The code below is used to find all tr in table[class=data schedTbl]. I have a tbody selector in there, but it seems to pay no attention to this selector as it still selects the tr in the thead.

    include('simple_html_dom.php');

    $articles = array();

    getArticles('www.somesite.com');

    function getArticles($page) {
         global $articles;

         $html = new simple_html_dom();
         $html->load_file($page);

         $items = $html->find('table[class=data schedTbl] tbody tr');  

         foreach($items as $post) {

             $articles[] = array($post->children(0)->first_child(0)->plaintext,//0 -- GAME DATE
                        $post->children(1)->plaintext,//1 -- AWAY TEAM
                        $post->children(2)->plaintext);//2 -- HOME TEAM

         }

    }

So, I believe notices come from the tr in the thead because I am calling on the first child of the first td which only has one record. The reason for two is there is actually two tables with the same data structure in the body.

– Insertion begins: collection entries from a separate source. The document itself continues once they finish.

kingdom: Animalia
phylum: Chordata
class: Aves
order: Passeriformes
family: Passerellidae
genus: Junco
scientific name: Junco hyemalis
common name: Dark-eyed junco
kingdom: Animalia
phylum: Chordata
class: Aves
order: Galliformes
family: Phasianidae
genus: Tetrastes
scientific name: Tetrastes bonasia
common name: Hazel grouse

Again, I believe there are 2 ways of solving this:

1) PROBABLY THE EASIEST (fix the find selector so the TBODY works and only selects the tds within the tbodies)

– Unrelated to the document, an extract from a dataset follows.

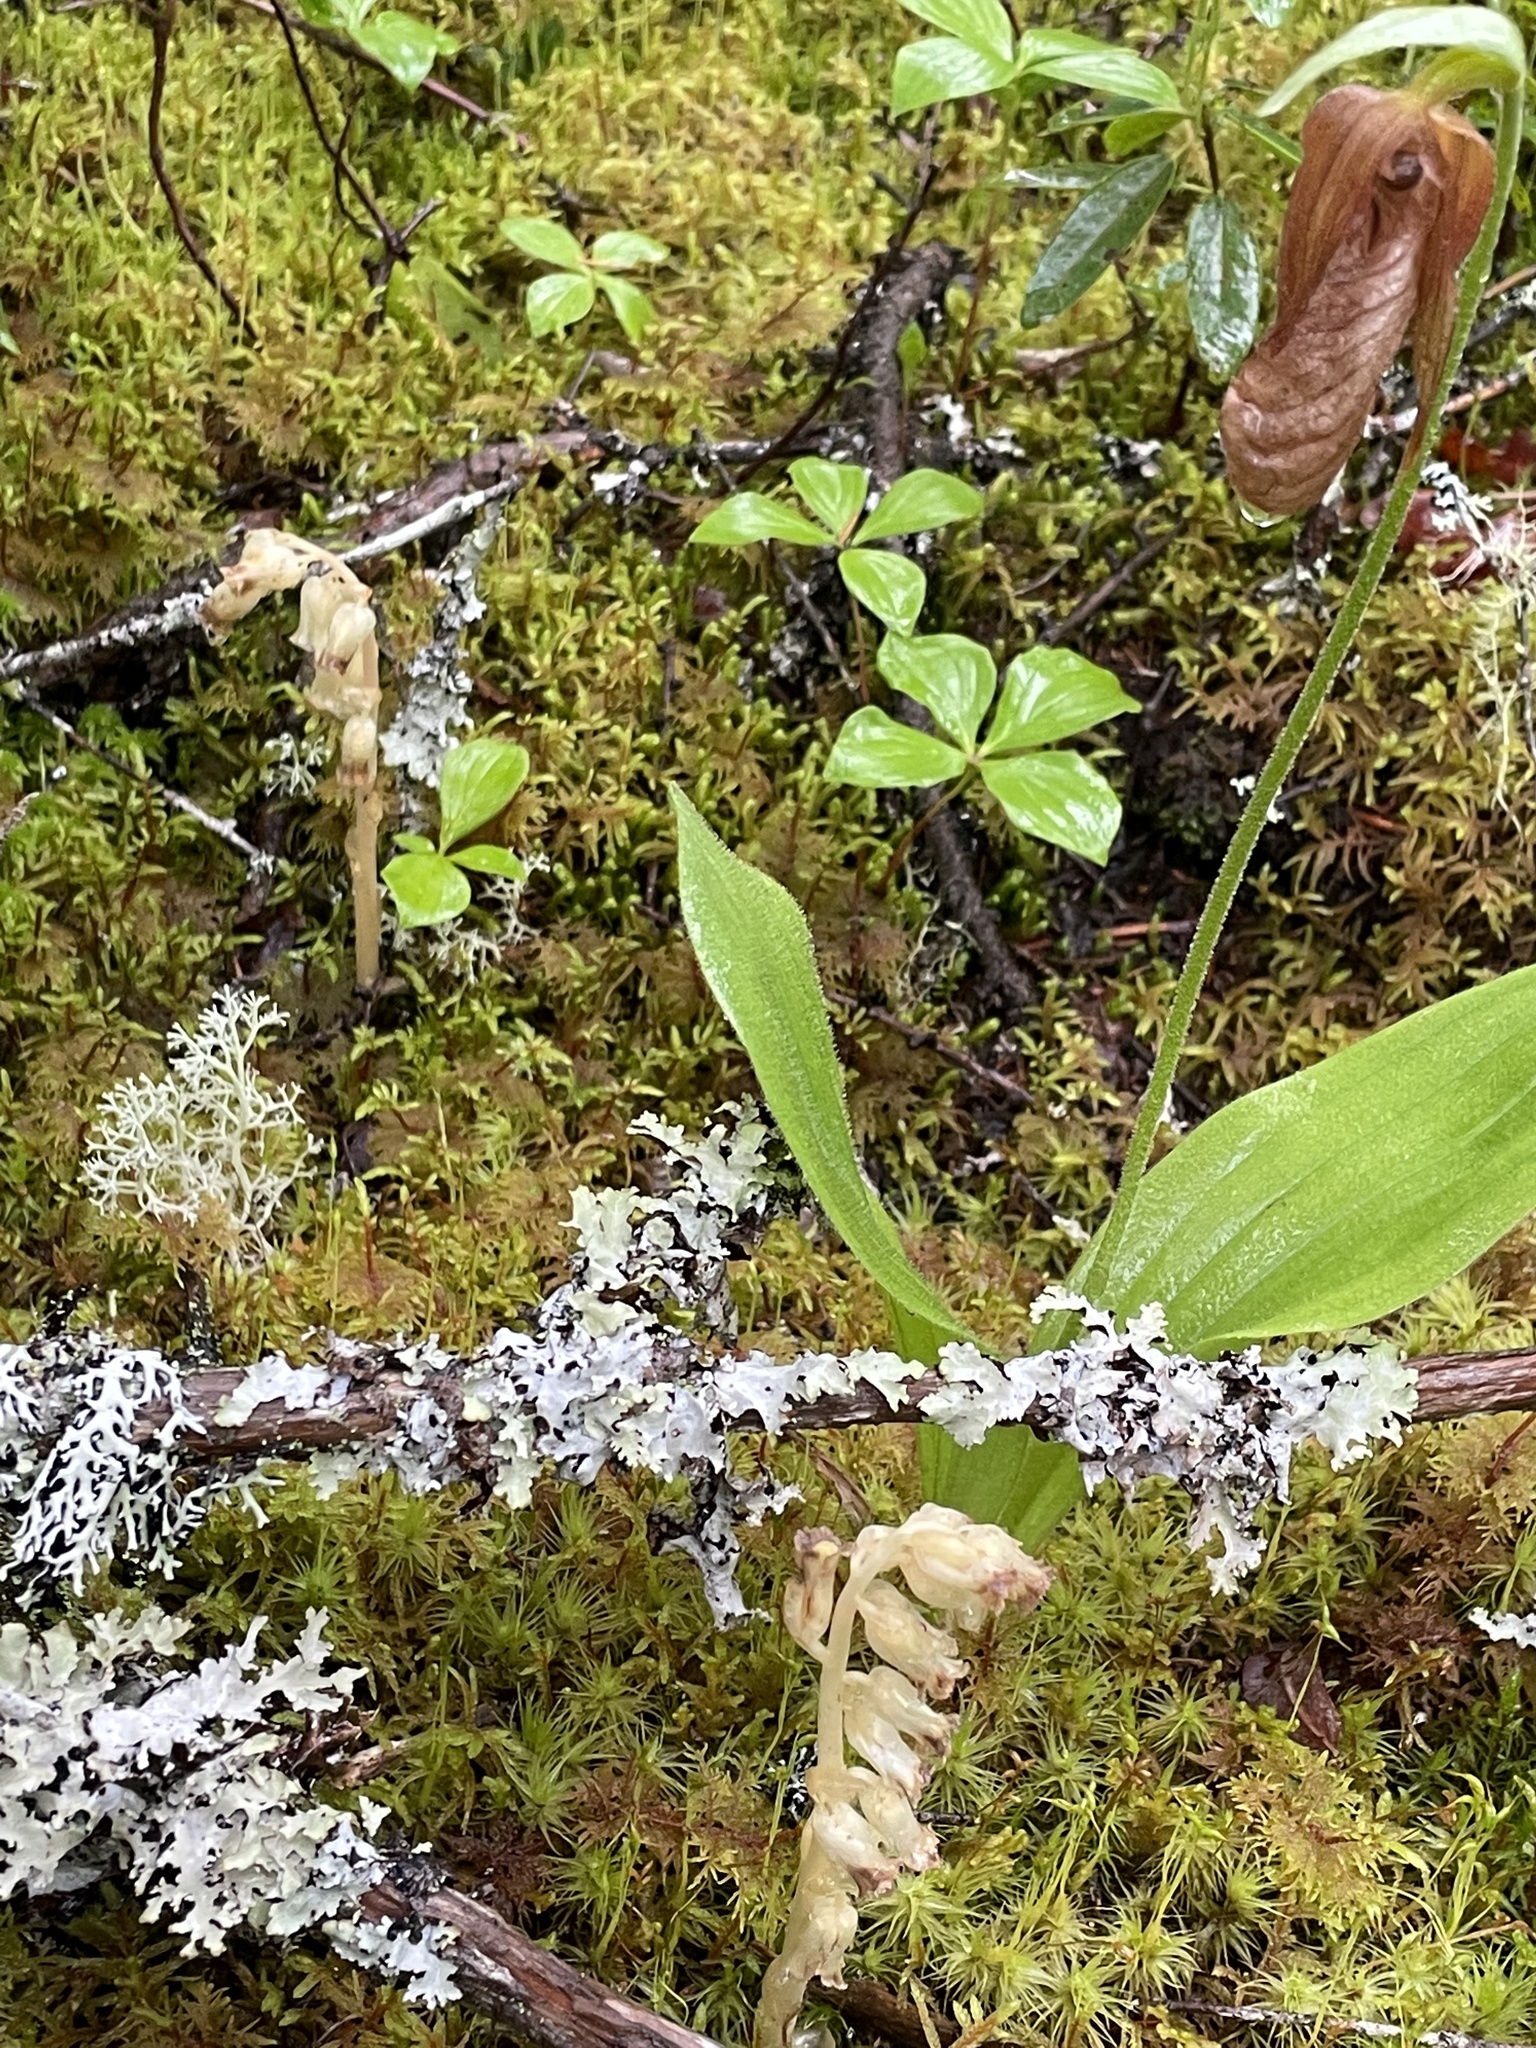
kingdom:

2) Figure out a way to not do the first_child filter when it is not needed?

Please let me know if you would like a snapshot of the print_r($articles) output I am receiving.

Thanks in advance for any help provided!

Sincerely,

Bill C.

Bill Chambers
  • 83
  • 1
  • 9
  • Hi all, don't waste your time trying to answer, I got it with the help of a question on this website. It seems in the simple_html_don.php file tbody is avoided. To fix this just comment out line #695, if ($m[1]==='tbody') continue;, and now it reads tbody. – Bill Chambers Jan 25 '13 at 20:58

1 Answers1

0

Just comment out line #695 in the simple_html_dom.php

if ($m[1]==='tbody') continue;

Then it should read the tbody.

Papa De Beau
  • 3,744
  • 18
  • 79
  • 137